Drudi durante jogo no Ginásio Vasco da GamaDrudi durante jogo no Ginásio Vasco da Gama
Foto: Thiago Moreira/Vasco.com.br

"O talento vence jogos, mas só o trabalho em equipe ganha campeonatos." A frase dita pelo maior jogador de basquete de todos os tempos, Michael Jordan, ainda é muito aplicada no esporte da bola laranja. Apesar de o eterno astro do Chicago Bulls se referir a jogadas individuais e trabalhadas em conjunto, a citação pode ser interpretada em outra linha. A equipe do Vasco, por exemplo, é uma que reveza os atletas de seu plantel ao longo das partidas. 

O pivô Drudi entrou durante a derrota para o Flamengo, na última sexta, e foi o cestinha do time com 21 pontos. Na vitória sobre o Macaé, pela primeira partida da semifinal do Carioca, nesta segunda-feira, ele anotou mais 13, vindo novamente do banco. Mesmo sendo reserva da dupla Murilo e Fiorotto, o camisa 19 do Cruz-Maltino acredita que o nível de quem começa o jogo é igual ao de quem espera a vez. E ainda prefere valorizar o resultado do que as performances individuais nas partidas.

- Hoje em dia é quase impossível você jogar com cinco, seis jogadores (em uma partida). Hoje o Vasco tem 12 jogadores de alto nível e por isso não deixa o ritmo cair em diferentes momentos do jogo. Tive uma participação importante contra o Flamengo e hoje também. O que eu fico gratificado é pelo resultado. Contra o Flamengo não valeu de nada a minha participação porque saímos derrotados, hoje valeu mais porque saímos com a vitória - avaliou o pivô.

O ala Márcio Dornelles foi outro destaque da partida contra a equipe macaense, com 14 pontos. Só fez menos que o americano David Jackson, mais uma vez o principal pontuador do Cruz-Maltino, e que Pitico, do Macaé. Nezinho e Hélio, dois dos principais jogadores do time, fizeram juntos apenas sete pontos contra o time visitante. O camisa 15 da Colina ressalta que quem não inicia as partidas pode virar destaque, e que ter vários jogadores decisivos é fundamental para a conquista do Carioca e do NBB, que começa em novembro.

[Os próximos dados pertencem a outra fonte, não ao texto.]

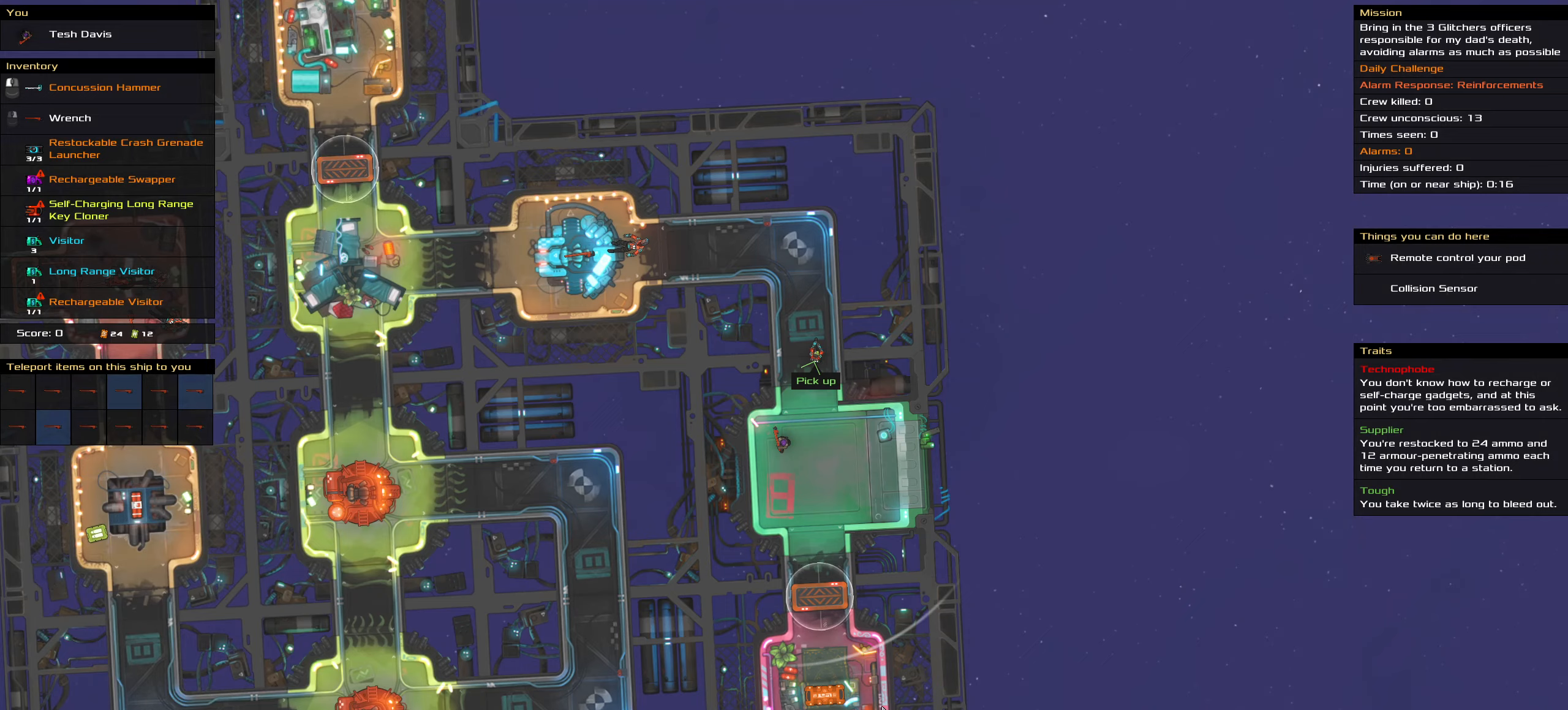
{"keys": [], "mouse": [], "events": []}
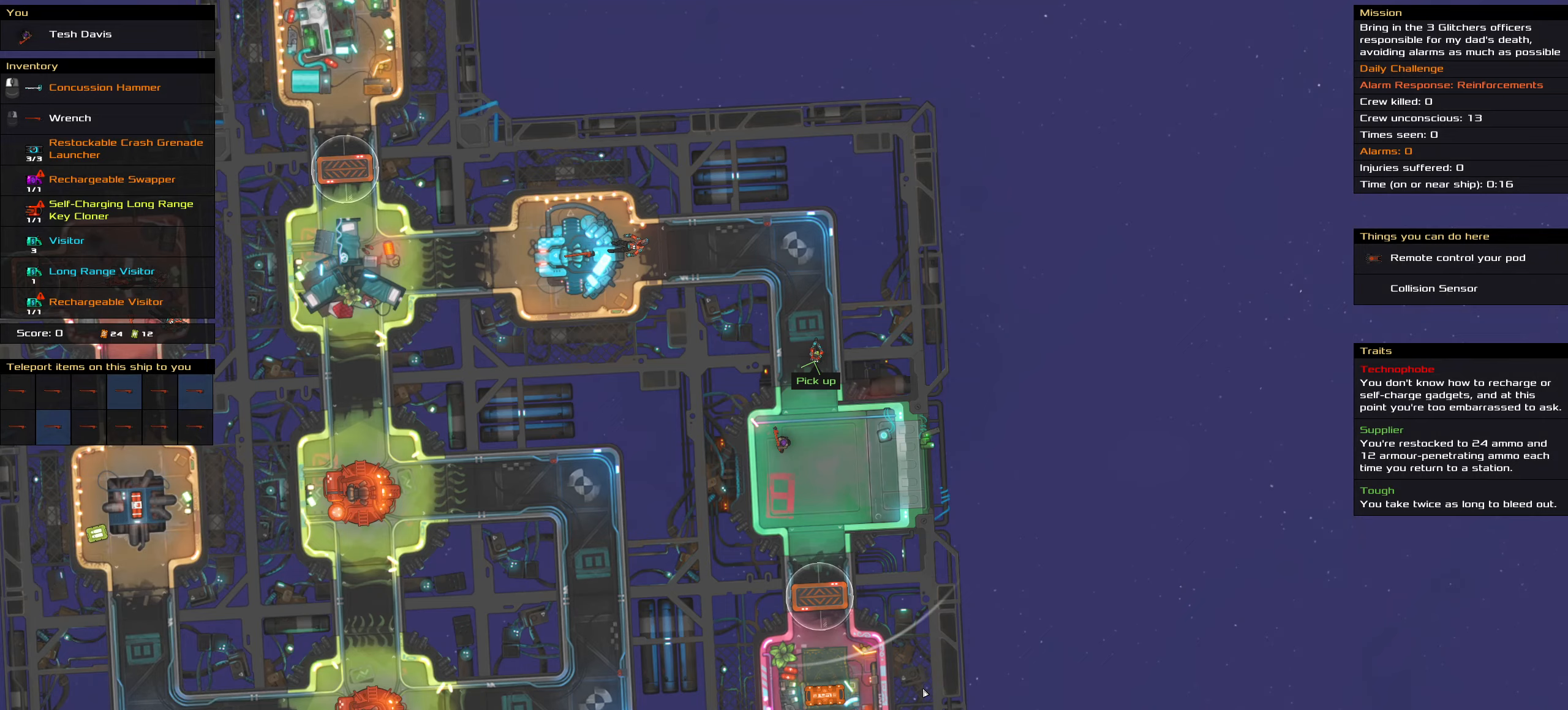
{"keys": ["ctrl_l"], "mouse": [], "events": [[300, "ctrl_l", "down"]]}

- É sempre bom a gente estar vindo do banco e podendo corresponder a expectativa própria e do técnico, da torcida. Vou continuar treinando, continuar focado porque a gente sabe que muitas oportunidades vão acontecer para todos os jogadores. (Eles) Podem entrar e decidir um jogo. Mas a gente que tem que se manter concentrado porque tem muito campeonato, tem muito NBB.

Drudi faz coro ao companheiro e acredita que a rotação dos atletas ao longo das partidas é algo fundamental para a temporada. O pivô vai na linha de que todos podem contribuir, mas vê na prática uma estratégia a longo prazo.

- Se eles (os titulares) jogarem os 40 minutos todos os jogos, a gente pode ganhar o Campeonato Carioca. Mas, lá pra frente, vai ser muito mais complicado. Então, tem que ser dosado o tempo, como tem sido. O Christiano (Pereira, treinador do Vasco) tirou o David Jackson faltando seis minutos para acabar o jogo. Já pensando em um possível terceiro jogo contra Macaé, e no jogo de lá, porque é um cara que vem desequilibrando.

Vasco e Macaé voltam a se enfrentar nesta quarta-feira às 19h15 (de Brasília), no ginásio Juquinha, casa do time azul. Se vencer, o Gigante da Colina garante vaga para a final. Em caso de derrota, o terceiro jogo é realizado em São Januário na próxima sexta-feira, às 19h.